The largest of the federal exchange contractors, CGI Federal Inc., a subsidiary of Montreal-based CGI Group Inc., received health law-related contract awards totaling $149.9 million during the six months through Sept. 30, according to the BGOV analysis. That was 35.5 percent of the $421.8 million it’s received since the law took effect in March 2010.
CGI designed large parts of the government’s healthcare.gov site, which is supposed to serve as a gateway to all of the exchanges and is the centerpiece of the federal exchanges. CGI has taken a substantial amount of the blame for the site’s troubles, which include locking up on consumers, erasing their data and sending multiple and confusing notices to insurers about who’s purchased their products.
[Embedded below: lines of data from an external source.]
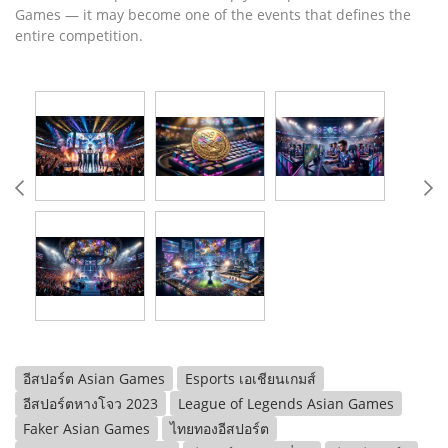
Games — it may become one of the events that defines the
entire competition.
อีสปอร์ต Asian Games
Esports เอเชียนเกมส์
อีสปอร์ตหางโจว 2023
League of Legends Asian Games
Faker Asian Games
ไทยทองอีสปอร์ต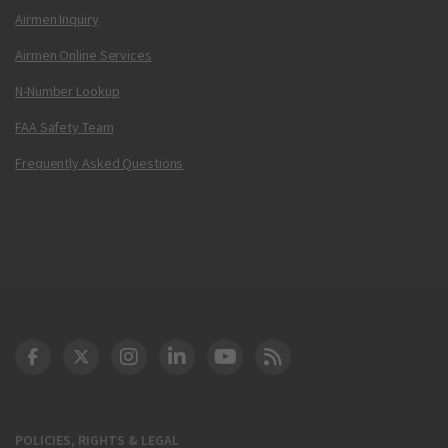
Airmen Inquiry
Airmen Online Services
N-Number Lookup
FAA Safety Team
Frequently Asked Questions
DOT Facebook
DOT Twitter
DOT Instagram
DOT LinkedIn
FAA YouTube
Cleared for Takeoff 
POLICIES, RIGHTS & LEGAL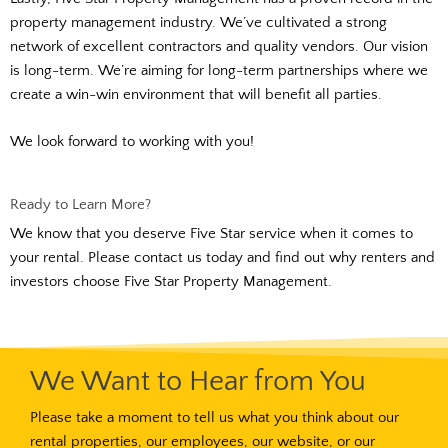
property management industry. We’ve cultivated a strong
network of excellent contractors and quality vendors. Our vision
is long-term. We’re aiming for long-term partnerships where we
create a win-win environment that will benefit all parties.
We look forward to working with you!
Ready to Learn More?
We know that you deserve Five Star service when it comes to
your rental. Please contact us today and find out why renters and
investors choose Five Star Property Management.
We Want to Hear from You
Please take a moment to tell us what you think about our
rental properties, our employees, our website, or our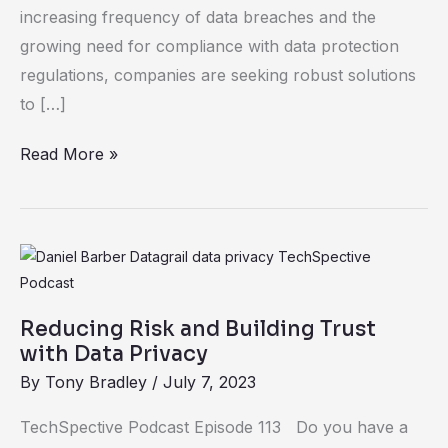
increasing frequency of data breaches and the
growing need for compliance with data protection
regulations, companies are seeking robust solutions
to […]
Read More »
Reducing
Risk
and
Reducing Risk and Building Trust
Building
with Data Privacy
Trust
By
Tony Bradley
/
July 7, 2023
with
TechSpective Podcast Episode 113 Do you have a
Data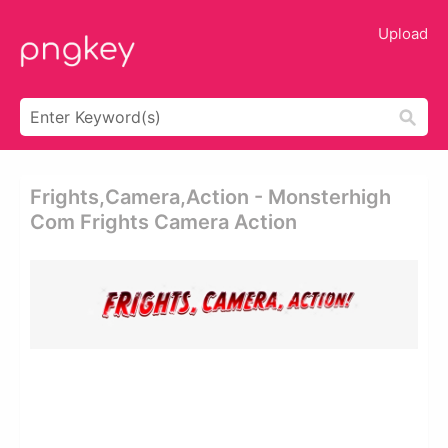
Upload
Frights,camera,action - Monsterhigh
Com Frights Camera Action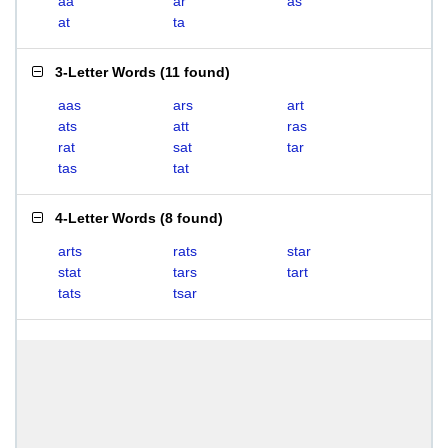
aa
ar
as
at
ta
3-Letter Words
(
11 found
)
aas
ars
art
ats
att
ras
rat
sat
tar
tas
tat
4-Letter Words
(
8 found
)
arts
rats
star
stat
tars
tart
tats
tsar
HHS said Oct. 21 that it’s asked CGI to add staff and assign its “A-Team” to fix the site’s problems quickly. In addition to healthcare.gov, the government has made contract awards to the company to build separate IT systems that, among other things, track insurers’ exchange plans and keep tabs on which doctors and hospitals are receiving federal incentive payments to adopt electronic health records.
Quality Software Services Inc. or QSSI, a subsidiary of Minnetonka, Minnesota-based UnitedHealth Group Inc., the largest U.S. health insurer, received ACA-related contract awards totaling $65.4 million during the last six months, according to the analysis. This accounted for fully 42 percent of the health-law funding it’s been awarded since 2010, and pushed it from the No. 4 slot that it held among the firms examined by the analysis at the end of March to the No. 2 slot by the end of last month.
QSSI developed methods for making sure that consumers are who they say they are when they return to the online marketplace and for operating the data services hub responsible for checking consumers’ financial and citizenship information when they apply for federal subsidies to help buy health coverage.
One of the 10 firms examined, Navigant Consulting Inc. appears to have received no new ACA awards since March 31. Navigant is working on consumer outreach and data collection. Another, National Government Services Inc. or NGSI, a subsidiary of Indianapolis-based WellPoint Inc., was awarded almost 60 percent of its ACA total in the past six months. NGSI has contracts to work on, among other things, the Small Business Health Options Program or SHOP exchanges.
In aggregate, the 10 firms won a third of their health law-related contract dollars in the six months ended Sept. 30.
Besides showing the rush to issue contract awards in the months leading up to the opening of exchanges, the BGOV analysis also revealed that the implementation of the health law is costing substantially more than generally is portrayed.
Although the GAO made clear that its study focused solely on the costs of implementing the federal exchanges and the data services hub, its $394 million tally for work through March 31 has been widely cited as the price tag for the entire launch of the law. But in looking at the full range of ACA-related contracts for just 10 firms, the BGOV analysis found more than $1 billion worth of contract awards.